Below are the records; count how many of their lines hold the string "Krefeld" and give the number alone.

━━━ RAW DATA ━━━

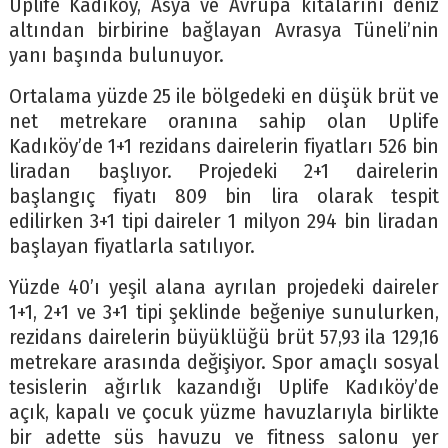
Uplife Kadıköy, Asya ve Avrupa kıtalarını deniz
altından birbirine bağlayan Avrasya Tüneli’nin
yanı başında bulunuyor.
Ortalama yüzde 25 ile bölgedeki en düşük brüt ve
net metrekare oranına sahip olan Uplife
Kadıköy’de 1+1 rezidans dairelerin fiyatları 526 bin
liradan başlıyor. Projedeki 2+1 dairelerin
başlangıç fiyatı 809 bin lira olarak tespit
edilirken 3+1 tipi daireler 1 milyon 294 bin liradan
başlayan fiyatlarla satılıyor.
Yüzde 40’ı yeşil alana ayrılan projedeki daireler
1+1, 2+1 ve 3+1 tipi şeklinde beğeniye sunulurken,
rezidans dairelerin büyüklüğü brüt 57,93 ila 129,16
metrekare arasında değişiyor. Spor amaçlı sosyal
tesislerin ağırlık kazandığı Uplife Kadıköy’de
açık, kapalı ve çocuk yüzme havuzlarıyla birlikte
bir adette süs havuzu ve fitness salonu yer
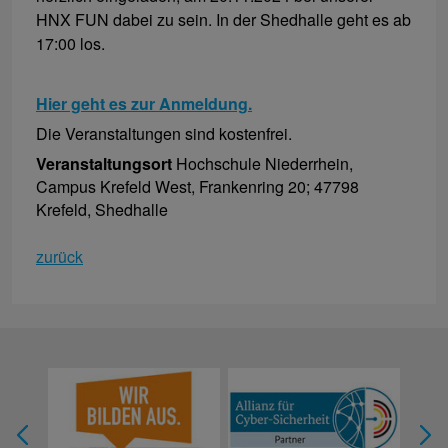
HNX FUN dabei zu sein. In der Shedhalle geht es ab
17:00 los.
Hier geht es zur Anmeldung.
Die Veranstaltungen sind kostenfrei.
Veranstaltungsort
Hochschule Niederrhein,
Campus Krefeld West, Frankenring 20; 47798
Krefeld, Shedhalle
zurück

━━━

# [TASK OUTPUT]
2